To make clear what I want to ask, I want to begin with the negative binomial distribution. The first two moments are $E(y)=\mu$ with variance $Var(y)=\mu+\mu^2/k$. When we solve the scorefunction of the log-likelihood with an iterationalgorithm, we get an estimator for $\widehat{\mu}$ (because of the estimator of $\widehat{\beta}$) and an estimator for the shape parameter $\widehat{k}$. So there are two parameters to be estimated.

When I look at the quasi-Poisson approach we have mean $E(y)=\mu$ and variance $Var(y)=\phi\cdot\mu$. This approach is not solvable since we do not know the probability function of $y$. Thus we use quasi-ML methods.
My question is: Why don't we create a distribution where we have the two moments of the quasi-Poisson regression and use a classic ML-estimation? It should be solvable with classic ML-methods since an estimation with negbin distribution (where we have also two estimators for $\mu$ and $k$ compared to $\mu$ and $\phi$).

I'm curious about your answers!

Answer 1

You can't just "create a distribution" with a given form for the mean-variance relationship.

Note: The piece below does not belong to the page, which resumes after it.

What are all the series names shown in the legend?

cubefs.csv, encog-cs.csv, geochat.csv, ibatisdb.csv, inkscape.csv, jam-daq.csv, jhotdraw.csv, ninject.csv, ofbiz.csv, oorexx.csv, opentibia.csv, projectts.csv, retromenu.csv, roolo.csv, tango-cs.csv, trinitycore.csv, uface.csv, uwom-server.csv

In this case and others where quasi-likelihood is used, there is no probability distribution with the properties you desire.

That's why it's called quasi-likelihood:

"a quasi-likelihood function is not the log-likelihood corresponding to any actual probability distribution".

Answer 2

There are two ways here. The first way is to model the scaled Poisson data by the mixture of Normal distributions with parameters α1N(μ1,ϕ⋅μ1)+α2N(μ2,ϕ⋅μ2)+... You can easily write ML estimation for α, μ and ϕ. This approach works for relatively large mean values μ>10. The μ is small, you can use "scaled Poisson" distribution.

Answer 3

This is a great question. The issue with creating a distribution is that two moments are not sufficient to define a distribution. In fact, an infinite number of moments is required to perfectly define a single distribution. There is short discussion on this topic here on mathoverflow.

Simply put, there are an infinite number of distributions which have the desired first two moments. Therefore, which of the infinite number are appropriate to define for ML? There is no way to answer this question. Hence why Quasi-Likelihood methods are used instead.